A pulsão por morte mostra caminhos para que um ser vivo caminhe em direção ao seu fim sem interferência externa. Dessa maneira, retorna ao seu estágio inorgânico do seu próprio modo. De forma poeticamente fúnebre, o que sobra é o desejo de cada um morrer ao seu próprio modo.


  removo-me de observar o massacre, o genocídio e o sadismo, assuntos talvez para outro devaneio. me apego à ego-distonia, ao masoquismo, à vontade Lispectoriana de se remover da vida. 

 no caso de Monroe, essa remoção é artística. é não somente atriz, mas artista da vida, roteirista de seu fracasso, diretora de cada ato que tenta subtrair qualquer paixão, qualquer vontade, qualquer traço de Norma em si mesma. não a satisfaz ser quem é, pois sente que não é ninguém. não é nada. precisa tornar-se uma lenda. precisa ser um ato. cansou de ter agência sobre sua persona - precisa entregar-se 100% a um papel. as telas não bastam. "era uma presença", diz Mailer, "era ambígua. era o anjo do sexo, e o anjo estava em seu distanciamento". 

 pra quê ser uma pessoa, quando podemos ser uma história? pra quê sofrer as dores e a solidão do Eu, quando podemos nos diluir até sermos uma fantasia do Outro? talvez Marilyn tivesse cansado de ter que sentir e existir em todo momento. talvez quisesse ser um boato. talvez observasse as pessoas ao seu redor e pensasse, subconscientemente: "olha como são satisfeitas! olha como parecem tranquilas! e se eu pudesse ser como uma pessoa que não sou eu? uma pessoa que não pensa a menos que fale? uma pessoa sem vida interior observável? e se o Eu não mais existir?"

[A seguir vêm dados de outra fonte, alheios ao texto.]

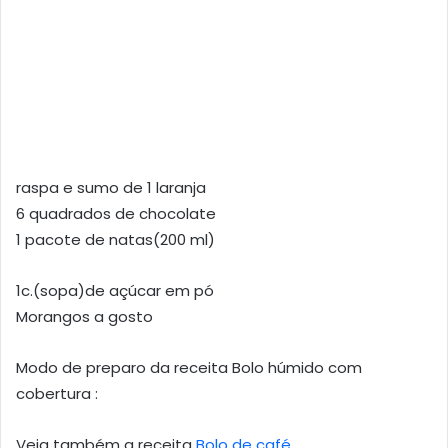
raspa e sumo de 1 laranja
6 quadrados de chocolate
1 pacote de natas(200 ml)
1c.(sopa)de açúcar em pó
Morangos a gosto
Modo de preparo da receita Bolo húmido com
cobertura :
Veja também a receita
Bolo de café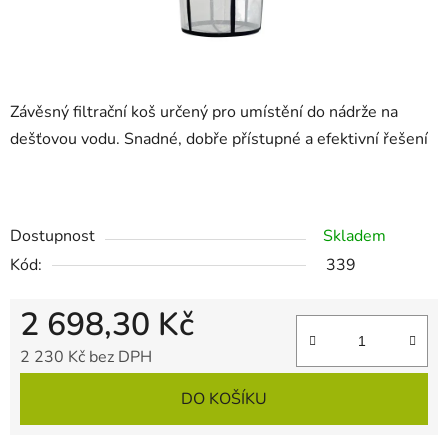
Závěsný filtrační koš určený pro umístění do nádrže na
dešťovou vodu. Snadné, dobře přístupné a efektivní řešení
Dostupnost
Skladem
Kód:
339
2 698,30 Kč
2 230 Kč bez DPH
Měrná cena:
DO KOŠÍKU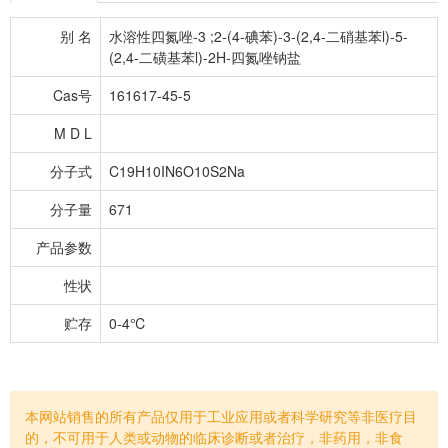
别 名
水溶性四氮唑-3 ;2-(4-碘苯)-3-(2,4-二硝基苯l)-5-
(2,4-二磺基苯l)-2H-四氮唑钠盐
Cas号
161617-45-5
M D L
分子式
C19H10IN6O10S2Na
分子量
671
产品参数
性状
贮存
0-4℃
本网站销售的所有产品仅用于工业应用或者科学研究等非医疗目
的，不可用于人类或动物的临床诊断或者治疗，非药用，非食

 afinal, uma celebridade busca, em meio a dinheiro e reconhecimento, esse aniquilamento. lançar o conturbado e nada glamuroso mundo da interioridade psíquica no esquecimento, tornar-se uma casca de uma pessoa. não é esse o Absurdo de existir, Camus? é a ausência completa de sentido nos sofrimentos internos do Eu, aplacada somente pelo reconhecimento externo. não é o Outro uma das poucas coisas que justifica o rolar e deixar cair da rocha de Sísifo? faz sentido, portanto, que Sísifo queira livrar-se da rocha e tornar-se somente um objeto do Outro: uma lenda que existe quando o Outro nela acredita, um boato que só é quando é percebido. em suma, um Ídolo. talvez um sex symbol. talvez Marilyn Monroe.

. . .


 sigo amando profundamente Marilyn, ou a imagem que tenho dela - que é, afinal, o que ela mais queria. ser amada enquanto imagem. 

 talvez muito sobre mim mesma fique revelado na minha escolha de tema, de palavras, de conclusões. como eu gostaria de ser somente isso: uma escolha de tema, de palavras, de conclusões. como eu gostaria de ser somente um post em um blog.